Nach dem bisherigen Stand der Ermittlungen sei H. gegen 2 Uhr in der Nacht von einer Kroatienreise zurückgekehrt. Dann habe das Familiendrama seinen Lauf genommen. „Es hat wieder Streit gegeben“, so der Oberstaatsanwalt.

H. soll vermutet haben, seine Frau habe inzwischen einen Rechtsanwalt eingeschaltet, um die Scheidung einzureichen. „Gegen 4.40 Uhr hat der Angeklagte zu einem Messer gegriffen und einmal von vorne auf das Opfer eingestochen.“ Dabei sei das Brustbein zerstört und eine Hauptschlagader durchstochen worden. „Danach hat er noch zweimal in Bauch gestochen.“ Die zweite Attacke soll die Tochter des Paars beobachtet haben, die durch die Schreie aufgewacht war.

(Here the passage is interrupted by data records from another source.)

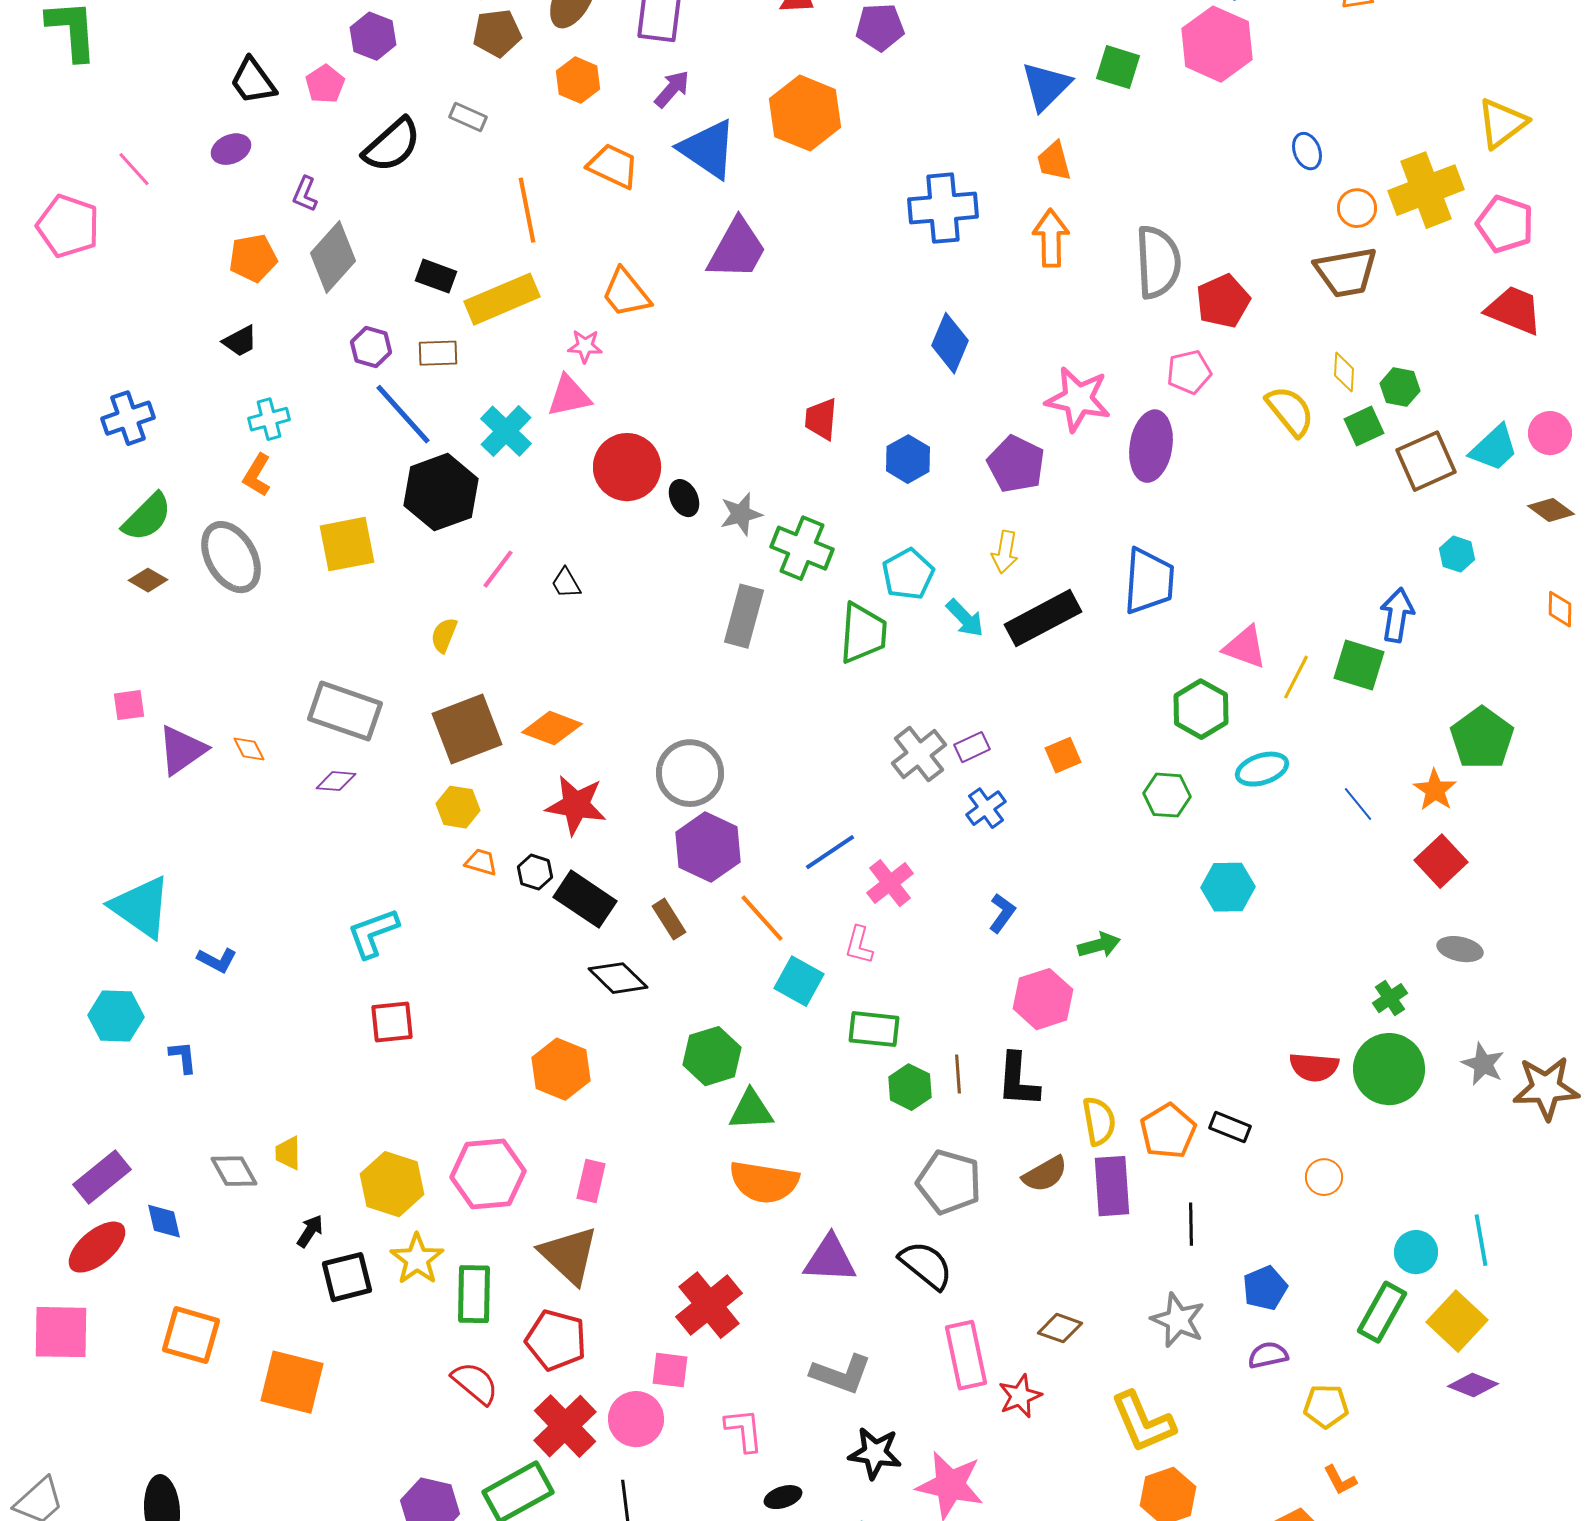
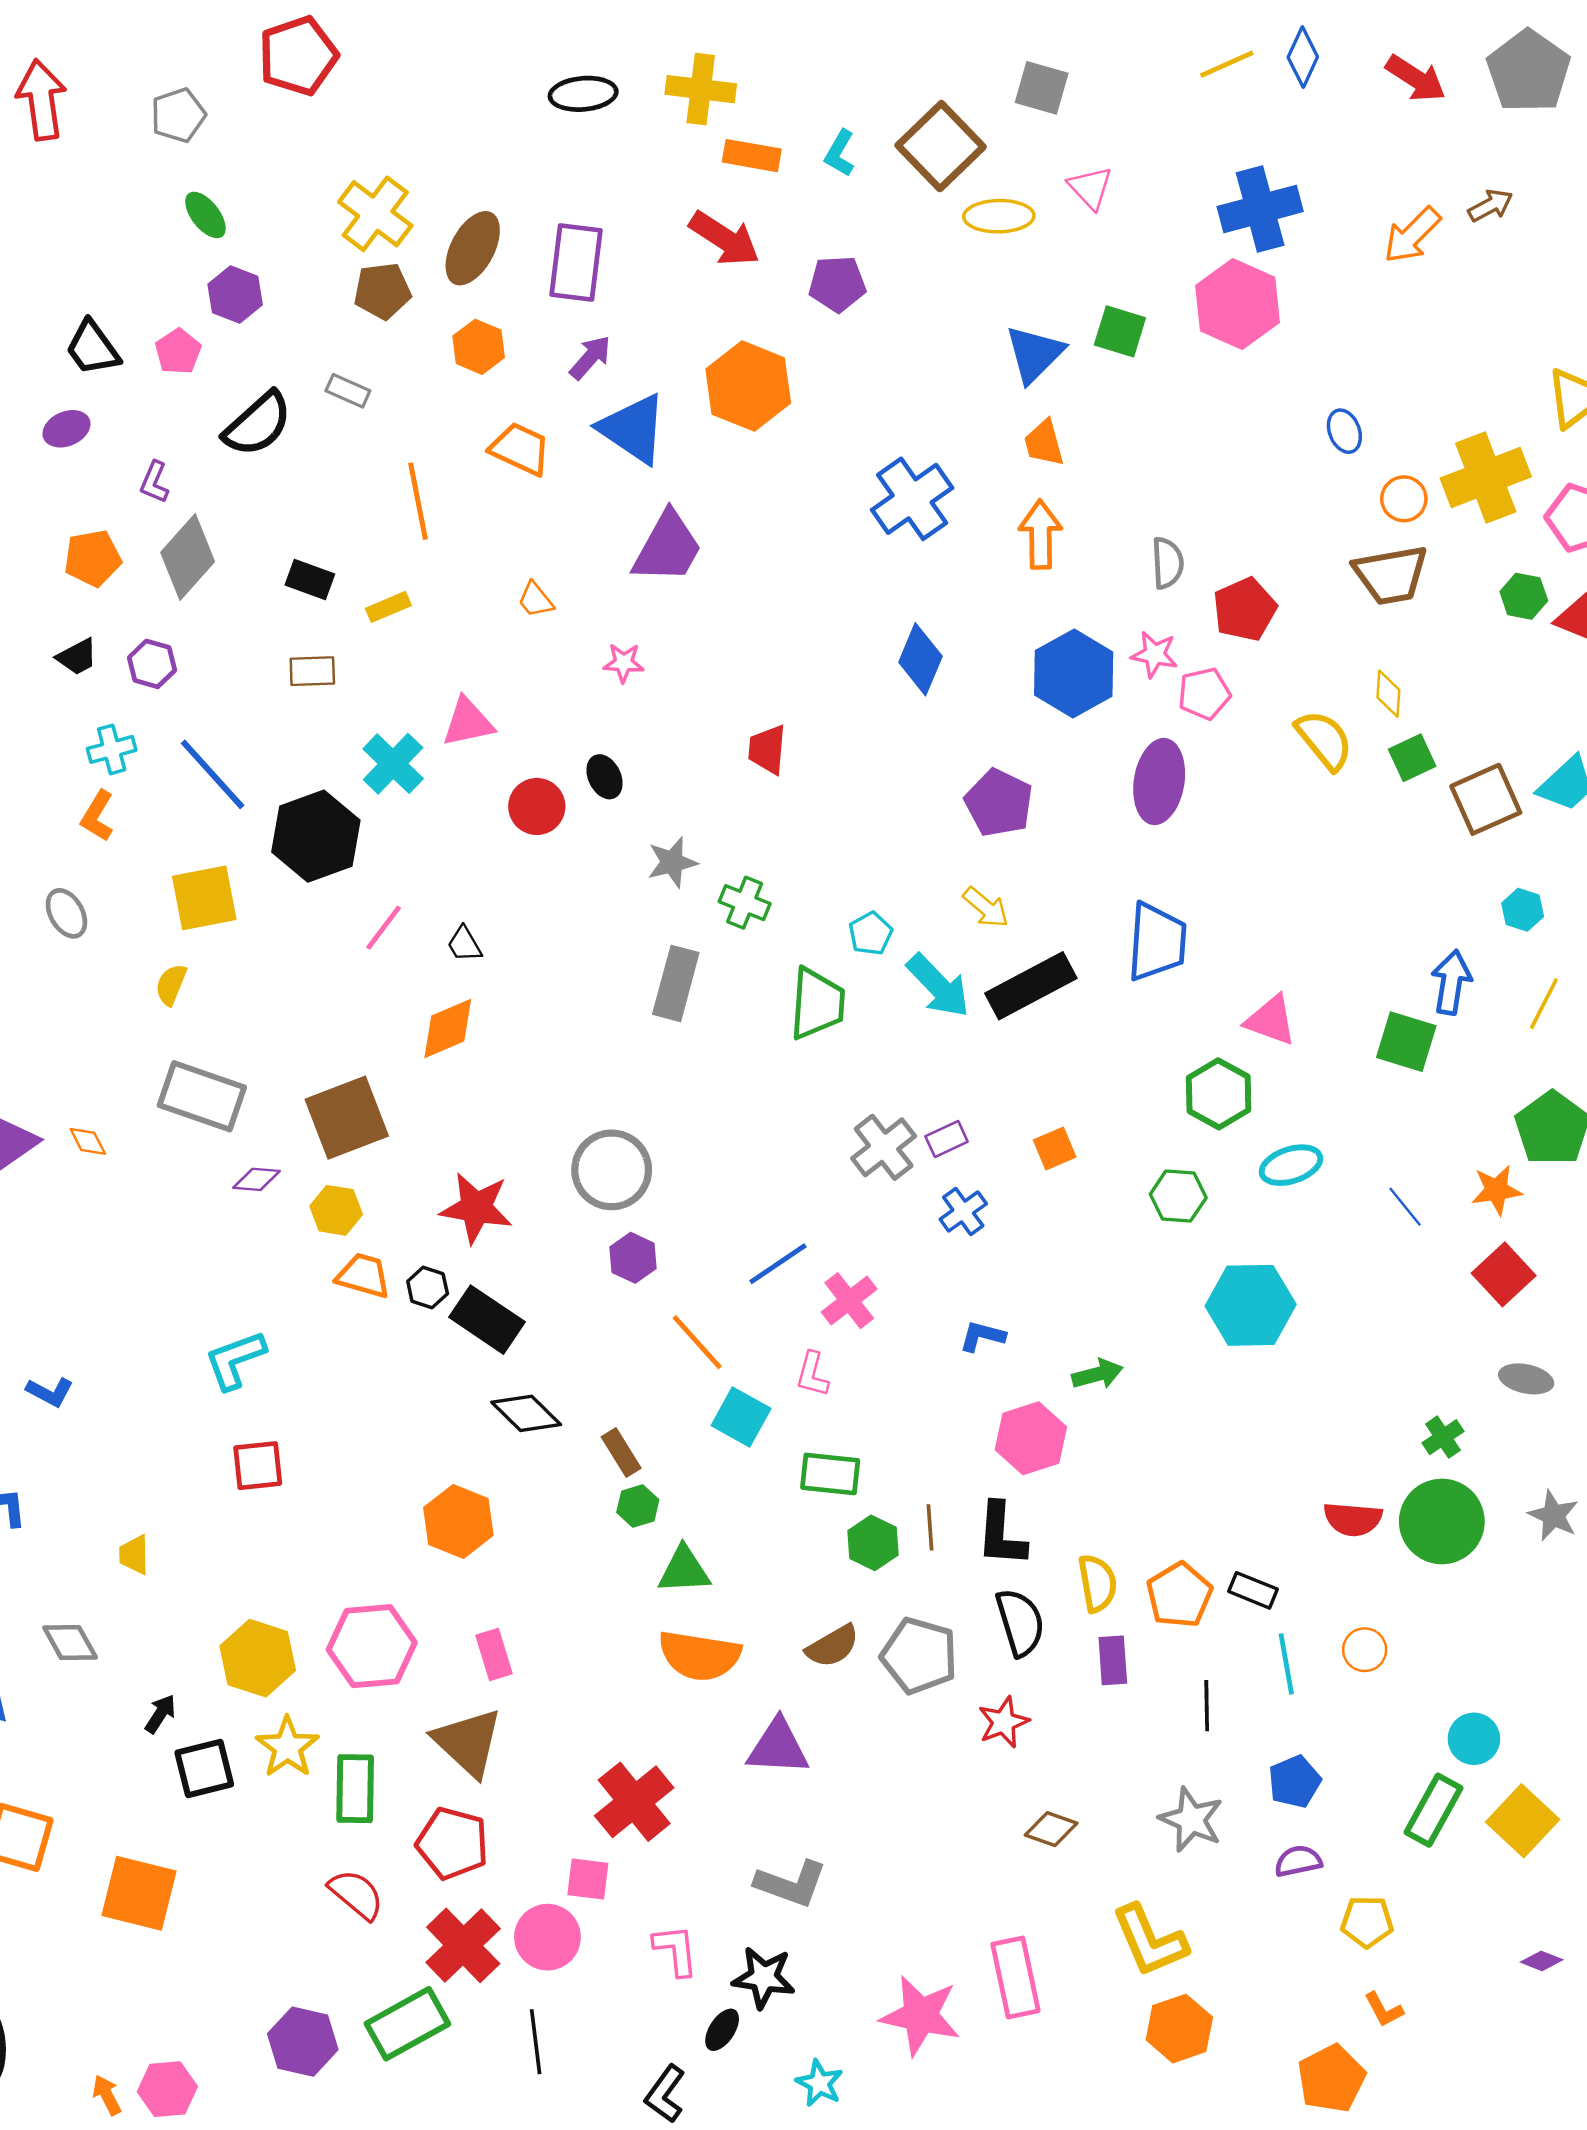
blue cross: (943, 208) -> (912, 499), turned -30
gray semicircle: (1158, 262) -> (1167, 563), size x0.6
orange trapezoid: (626, 293) -> (536, 600), size x0.6
yellow rectangle: (502, 299) -> (388, 607), size x0.5
pink star: (585, 346) -> (624, 663), moved
purple hexagon: (371, 347) -> (152, 664), moved
green hexagon: (1400, 387) -> (1524, 596), moved
pink star: (1078, 399) -> (1154, 654), moved, size x0.6
blue line: (403, 414) -> (213, 774), moved
blue hexagon: (908, 459) -> (1074, 673), moved, size x1.5
red circle: (627, 467) -> (537, 806), size x0.7
black ellipse: (684, 498) -> (605, 777), moved
green cross: (802, 548) -> (745, 903), size x0.7
yellow arrow: (1005, 552) -> (986, 907), turned -60
gray ellipse: (231, 557) -> (66, 913), size x0.6
cyan pentagon: (908, 574) -> (871, 934), size x0.7
cyan arrow: (965, 618) -> (938, 986), size x1.4
yellow semicircle: (444, 635) -> (171, 985), moved
yellow line: (1296, 677) -> (1544, 1004), moved
orange diamond: (552, 728) -> (448, 1029), moved, turned -44
purple diamond: (336, 781) -> (257, 1179), moved
orange star: (1435, 790) -> (1496, 1190), turned 30
purple hexagon: (708, 847) -> (633, 1258), size x0.6
orange trapezoid: (481, 862) -> (363, 1276), size x1.4
cyan hexagon: (1228, 887) -> (1251, 1305), size x1.4
blue L-shape: (1002, 913) -> (982, 1336), turned -111
brown rectangle: (669, 919) -> (621, 1453), moved
green hexagon: (712, 1056) -> (638, 1506), size x0.6
yellow trapezoid: (288, 1153) -> (134, 1555), moved
brown semicircle: (1045, 1174) -> (833, 1646), moved
pink rectangle: (591, 1181) -> (494, 1654), turned -30
purple rectangle: (1112, 1186) -> (1113, 1660), size x0.7
cyan line: (1481, 1240) -> (1286, 1664), moved
black semicircle: (926, 1265) -> (1020, 1622), moved, turned 34
pink rectangle: (966, 1355) -> (1015, 1978), moved
purple diamond: (1473, 1385) -> (1542, 1961), moved, size x0.7
red star: (1020, 1396) -> (1004, 1722), moved
black star: (875, 1453) -> (764, 1978), moved
black ellipse: (783, 1497) -> (722, 2030), turned -39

Die Vorsitzende der Schwurgerichtskammer gibt H. daraufhin die Gelegenheit, sich zu dem Mordvorwurf Stellung zu nehmen. Doch der 43-Jährige will zunächst Schweigen. Dazu hat ihm sein Strafverteidiger Benjamin Düring vorerst geraten. Der Rechtsanwalt geht davon aus, dass sein Mandant im Affekt gehandelt haben könnte. Also lautet die zentrale Frage in diesem Prozess, der bis Oktober andauern könnte: War es Mord oder Totschlag?

Das Landgericht Hanau könne auf die Kinder des Paares als Zeugen wohl nicht verzichten

„Je später sie sich einlassen, desto weniger wert ist das Geständnis“, verdeutlicht die Richterin. Sie weist daraufhin, dass es für die Kammer vor allem auf die beiden Kinder des Paares ankomme. „Wir halten es für ausgeschlossen, dass wir auf diese Tatzeugen verzichten können“, so Wetzel.

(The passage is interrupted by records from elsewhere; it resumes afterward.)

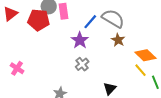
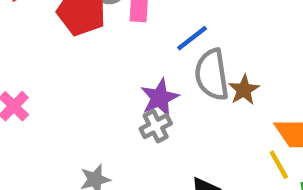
gray semicircle: (113, 18) -> (212, 75), moved, turned -140
purple star: (80, 40) -> (160, 98), moved

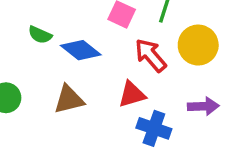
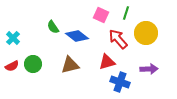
green semicircle: (40, 35) -> (53, 27), turned 32

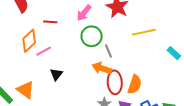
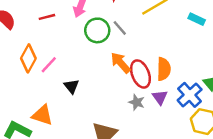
red line: (50, 22) -> (47, 17), moved
gray line: (108, 51) -> (120, 28), moved
orange arrow: (102, 68) -> (121, 63), turned 48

Neben der Tochter, die bei der Polizei angegeben hatte, die Bluttat gesehen zu haben, geht es auch um den Sohn. Diesem soll H. im Vorfeld angedroht haben, die Mutter im Falle einer Trennung töten zu wollen. Allerdings scheint es für das Landgericht nicht einfach zu sein, die beiden jungen Zeugen zu finden.

Nach der Tat sind beide Kinder zunächst durch einen Vormund in staatliche Obhut genommen worden. Nun befinden sich beide aber offenbar im Ausland, möglicherweise bei den Großeltern. Zur Klärung des Falls hat die Kammer bislang vier Verhandlungstage anberaumt.